Nearly one in five participants in our study reported feeling nervous/stressed or lonely because of the virus most or all of the time in the last week. This did not vary by race or age, but women were more likely than men to report issues with mental health. Feeling stressed did not vary over time and loneliness decreased. This contrasts with a national Kaiser Family Foundation tracking poll from July 2020 to January 2021 that showed a higher percentage of US adults (about four in 10) reported symptoms of anxiety and/or depression and rates were higher among Blacks, younger people, and those with low income [22].

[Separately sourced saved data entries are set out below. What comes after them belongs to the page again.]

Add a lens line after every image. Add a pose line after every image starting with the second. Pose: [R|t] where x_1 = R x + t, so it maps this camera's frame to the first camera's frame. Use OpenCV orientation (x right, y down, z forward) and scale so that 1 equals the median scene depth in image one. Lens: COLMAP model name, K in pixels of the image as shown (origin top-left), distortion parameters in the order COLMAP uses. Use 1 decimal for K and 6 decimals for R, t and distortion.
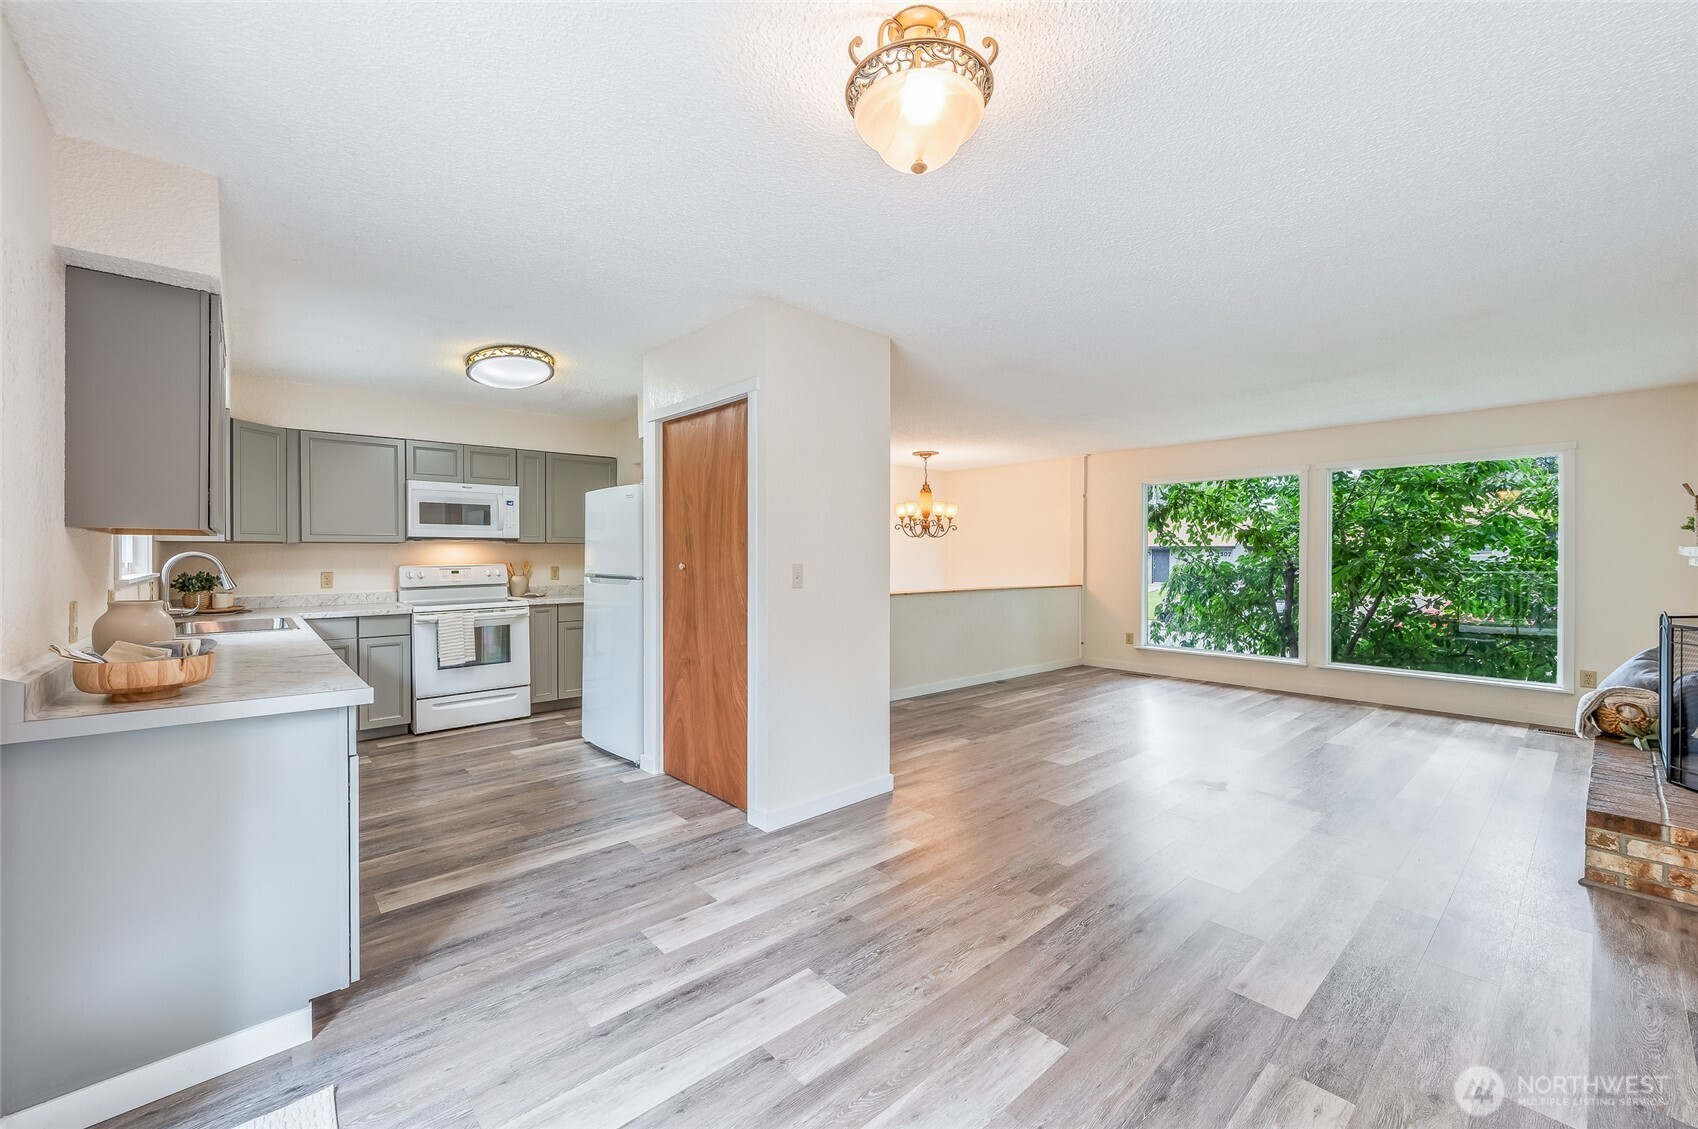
lens RADIAL K [[676.0, 0, 848.2], [0, 676.0, 559.5], [0, 0, 1]] dist [-0.000083, 0.000530]
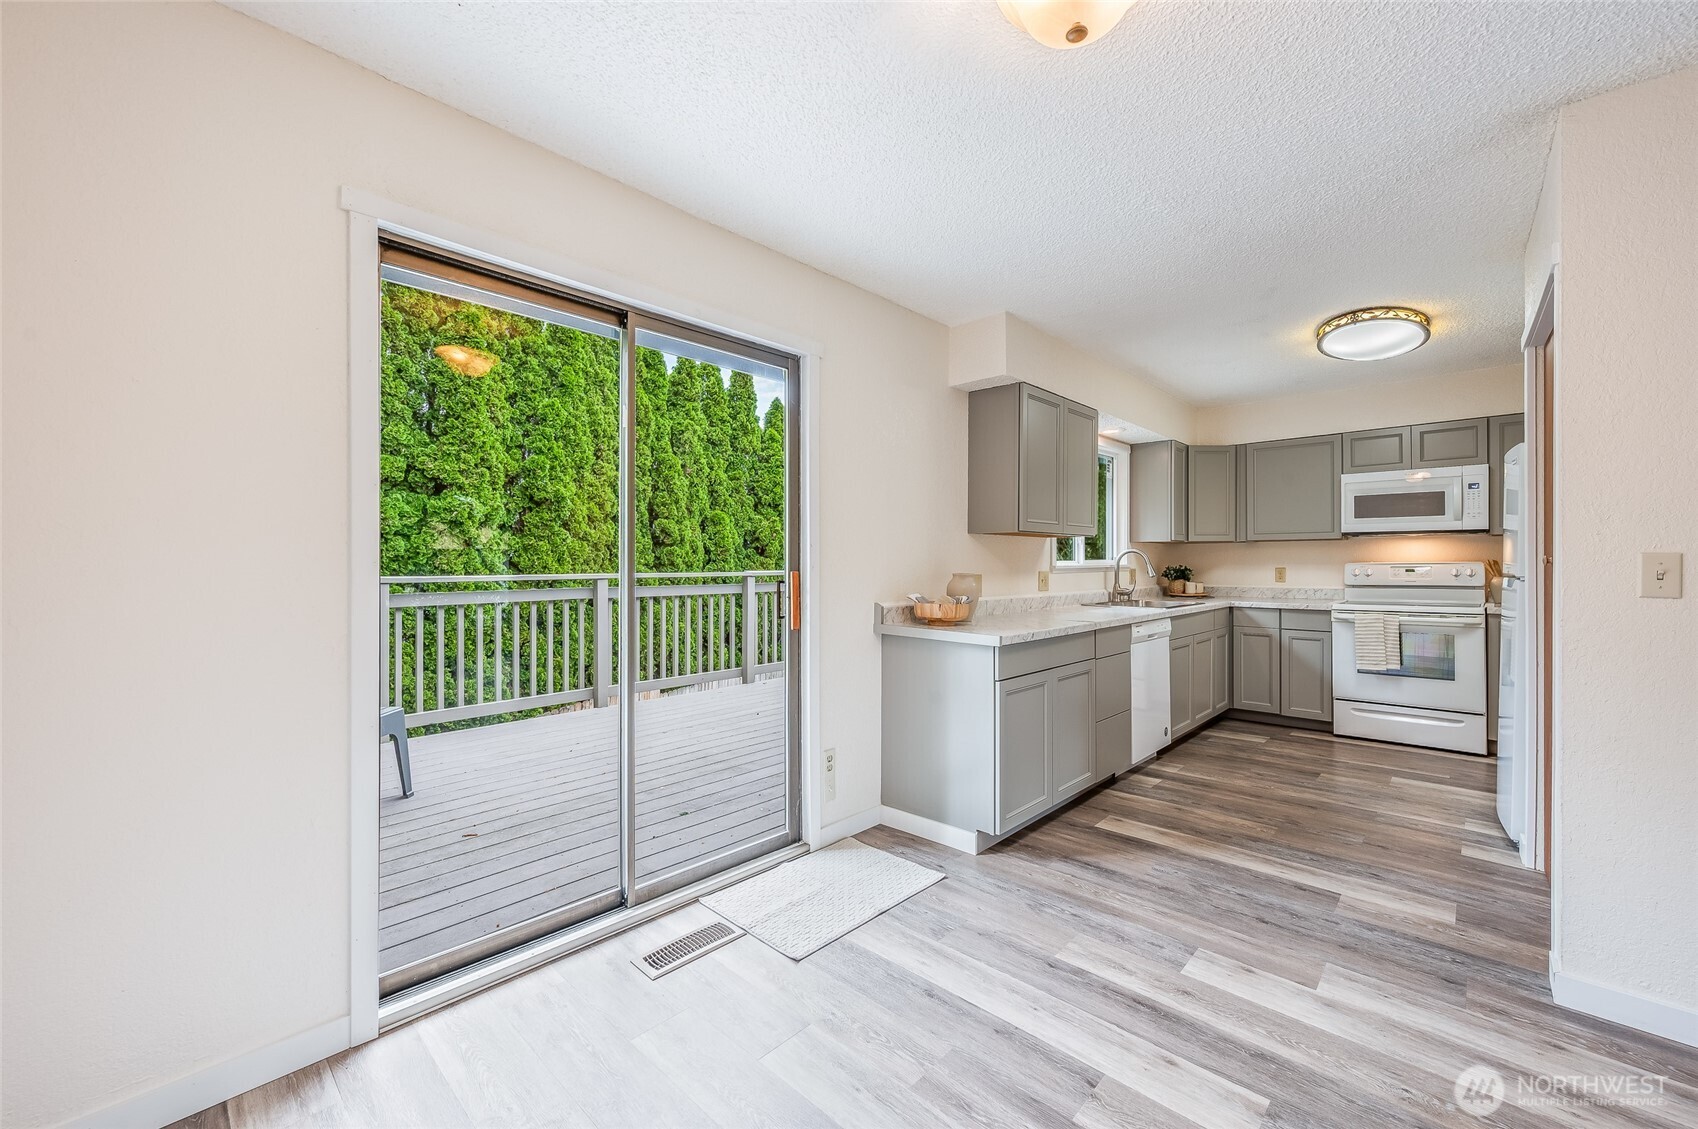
lens RADIAL K [[676.0, 0, 842.9], [0, 676.0, 559.4], [0, 0, 1]] dist [-0.000083, 0.000530]
pose [[0.079008, -0.002321, -0.996871, 0.436567], [-0.005378, 0.999982, -0.002755, 0.019200], [0.996859, 0.005579, 0.078994, 0.334372]]
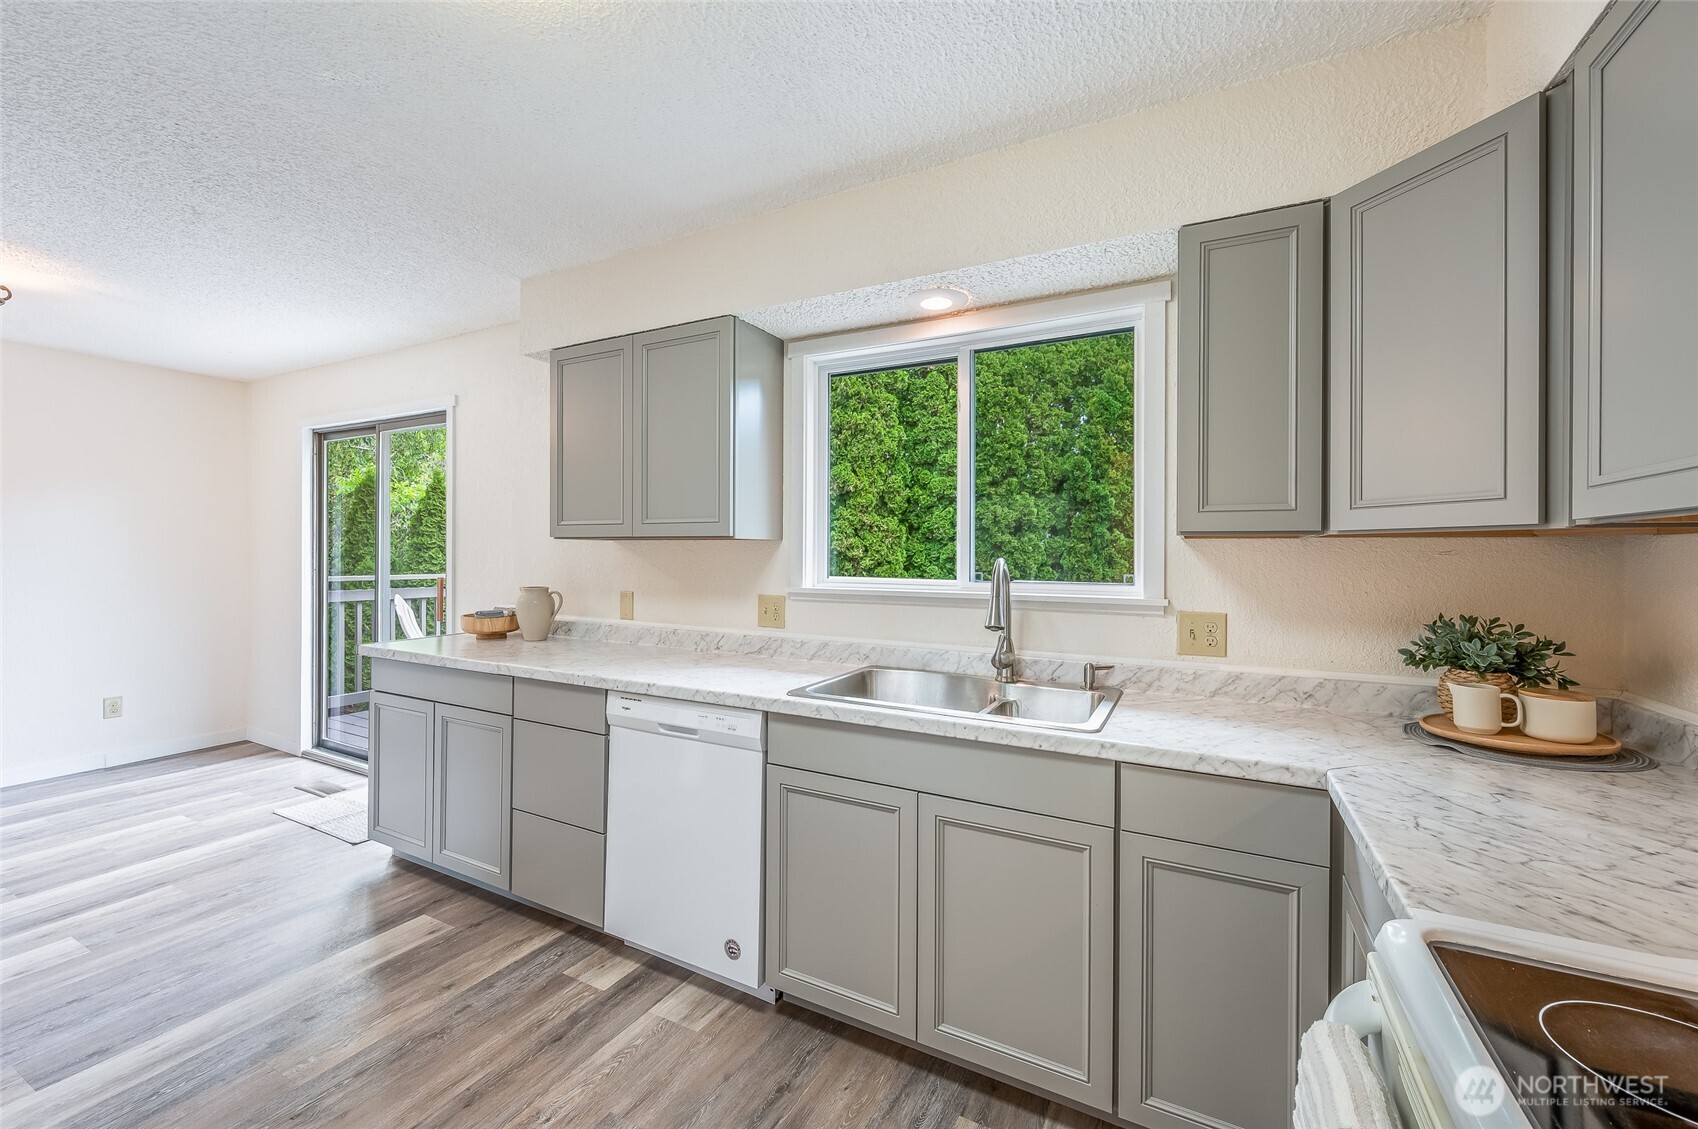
lens RADIAL K [[676.0, 0, 839.4], [0, 676.0, 561.9], [0, 0, 1]] dist [-0.000083, 0.000530]
pose [[-0.938266, -0.002775, -0.345904, -0.734417], [-0.008019, 0.999874, 0.013730, -0.017249], [0.345823, 0.015656, -0.938169, 1.712309]]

Clear, trustworthy COVID-19 messaging is essential to inform and motivate individuals and communities to take action to minimize the risk of infection and prevent the spread of the virus. The majority of participants in our study named TV news as the source of most of their information on the virus and this increased over time. Black adults were more likely to rely on TV news than white adults. This is important information as current COVID-19 testing and vaccine promotion programs aimed at minority populations in Louisiana are establishing websites and focusing on using social media to disseminate and promote their messages [23]. In our study, only about one-third of our participants turned to websites and fewer still to social media. Websites were more commonly used among participants under the age of 30. This contracts with a large online survey that found among a primarily white urban/ suburban cohort, governmental websites (87%) were the most accessed information resource followed by TV (74%), social media (74%), and other websites (69%) [24].

Limitations

This study has several limitations. It was a convenience sample with predominantly low-income patients at one Southern health system who were all registered for a telemedicine visit from April to October 2020, early in the pandemic. The survey was conducted in English only, however, it included participants with a wide variation in age, a high rate of Black individuals, and persons living in rural areas. When the study was conducted, vaccines were not yet available to the public, therefore no vaccine questions were included. Ongoing research is needed on vaccine access, acceptance, concerns, and beliefs.

Conclusions

This study provides a snapshot of low-income Louisiana patients’ COVID-19 related knowledge, concerns, behaviors, stress, and sources of information during the first two waves of COVID-19 in Louisiana. Our finding that fewer patients living in rural small towns had been tested for COVID-19 highlighted potential rural disparities and indicates that additional research is needed to address rural COVID-19 education and testing disparities. The finding that television news media was the major source of COVID-19 information particularly among our most vulnerable groups, including Black adults and older individuals, could help inform ongoing efforts to increase effective delivery of trusted information to better address disparities. The fact that more than one in five patients expressed anxiety related to COVID-19 reinforces the need for health systems to assess anxiety and address treatment disparities with mental health that already exist related to race, socioeconomic status, and rural living. Disparities in the public understanding of COVID-19 and participation in testing and vaccination continue to evolve as the COVID-19 pandemic waxes and wanes. Additional research is needed to identify novel strategies for public education on COVID-19 and to mitigate the long-standing disparities that make rural and underserved populations more vulnerable to misinformation and adverse disease outcomes.